The pipeline phase of the operation was abandoned quickly in 1998. And by the summer of 2001, a defiant Robertson was claiming that California oil companies and other “behemoths controlling the oil industry” were conspiring to kill his upstart refinery by making it impossible for CENCO to obtain financing. “I feel a little like David vs. Goliath,” he told TheNew York Times. “The majors are extremely big, and it looks like they are trying to stop our restart.”

But the American Petroleum Institute called the allegations unfounded. Robertson did not help his cause by declining to identify the banks that supposedly refused to loan him money. He couldn't even come up with the names of the oil companies he claimed were behind CENCO's downfall. However, investigative reporters, wondering how the plant snagged early AQMD support, discovered a business partnership between Robertson, the district's then-chairman William Burke and Liberia's brutal leader Charles Taylor in a gold-extraction operation in that African country. Powerine's former employees, land surveyors and even the lawyers who'd represented CENCO in court later sued Robertson for back pay and/or unpaid bills.
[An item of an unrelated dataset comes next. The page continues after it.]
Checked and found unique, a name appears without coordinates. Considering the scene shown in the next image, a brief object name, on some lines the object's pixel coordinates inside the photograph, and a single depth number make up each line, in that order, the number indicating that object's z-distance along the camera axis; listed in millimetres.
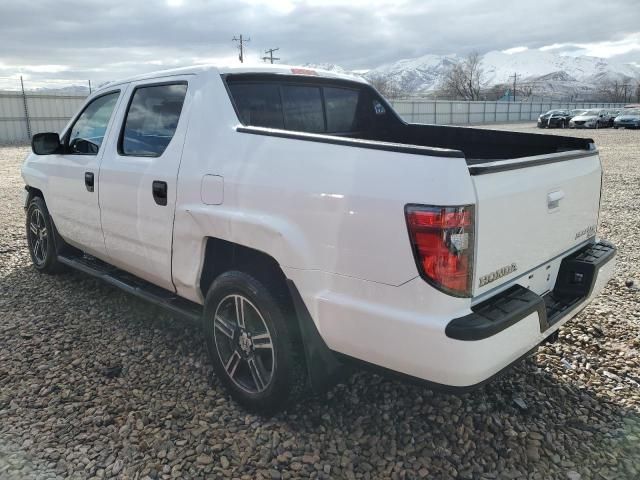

After three years, Robertson claimed that a company rep dispatched to Orange County had concluded that his Southern California holdings were “real-estate deals,” not energy operations. “This refinery will never, ever be switched on again,” Robertson sheepishly vowed before quickly changing the name CENCO (emphasis on “sin”) to the friendlier-sounding Lakeland Development Co.

But let it be duly noted that there's no evidence Pat Robertson ever called for the assassination of any bankers or oil execs.